**DIRECTIVE 1**.
Please reproduce the chart entries that come after the river passage word for word, and omit the pictures.

[[ EXCERPTED PASSAGE open ]]

Bantyiketu River is an urban river located in Addis Ababa (meaning "new flower"), the capital of Ethiopia, and it forms a part of the Akaki River basin, which collects water from much of the capital city and the surrounding highlands.

== Course and location ==
The Bantyiketu River is one of the several rivers that forms part of the Akaki River basin in Addis Ababa. It flows through urban and peri-urban areas of the city before joining other tributaries that flows into the Akaki River system and also the Aba Samuel Reservoir.
The river system of Addis Ababa has multiple small streams that comes from surrounding highlands such as Mount Entoto and Wechecha, which drains into the Akaki River system. Bantyiketu is listed among these tributaries in hydrological descriptions of the Akaki catchment.

== Hydrology ==
The river is strongly influenced by the tropical highland climate of central Ethiopia. Flow is highly seasonal, with peak discharge occurring during the rainy season (June to September), while reduced flow or partial drying may occur during the dry season.
Like other rivers in the Akaki system, Bantyiketu contributes to stormwater runoff within the city and responds quickly to rainfall due to limited natural infiltration caused by urban development.

== Environmental condition ==
Bantyiketu River, like many urban rivers in Addis Ababa, is affected by environmental conditions that has to do with urbanization. These include solid waste disposal, untreated wastewater discharge, and erosion from construction activities.
Studies of the Akaki River system show that many tributaries function as channels for urban waste, resulting in significantly degraded water quality across the basin.

[[ EXCERPTED PASSAGE closed ]]

**DIRECTIVE 2**.
According to the river passage above, during which months does the Bantyiketu River reach its peak discharge?

[[ DATA PROVIDED open ]]

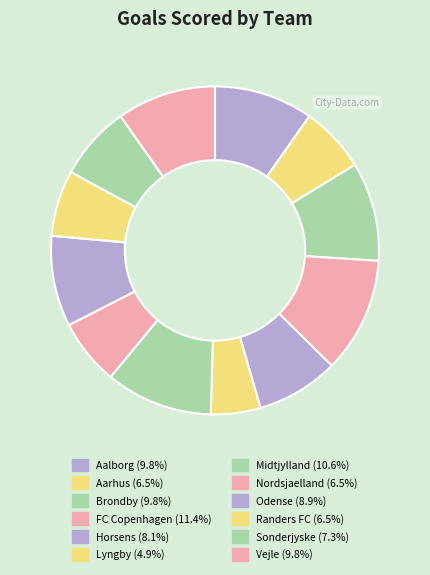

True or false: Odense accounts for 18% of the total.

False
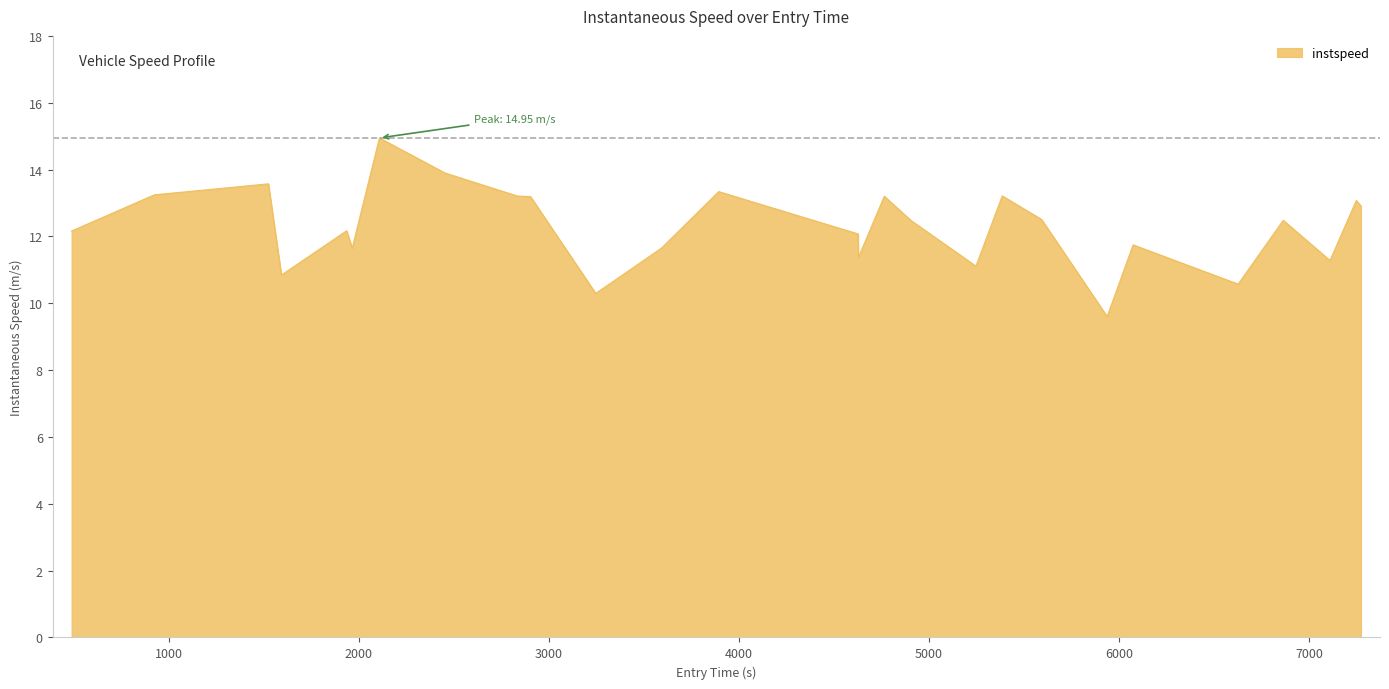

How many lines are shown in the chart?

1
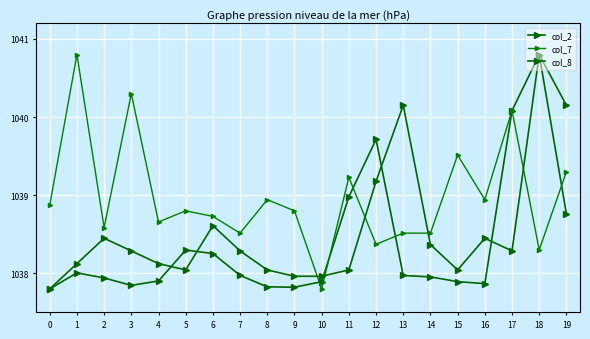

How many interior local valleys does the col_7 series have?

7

[[ DATA PROVIDED closed ]]

**TASK RESPONSE 1**.
True or false: Odense accounts for 18% of the total.

False

How many lines are shown in the chart?

1

How many interior local valleys does the col_7 series have?

7

**TASK RESPONSE 2**.
June to September, during the rainy season.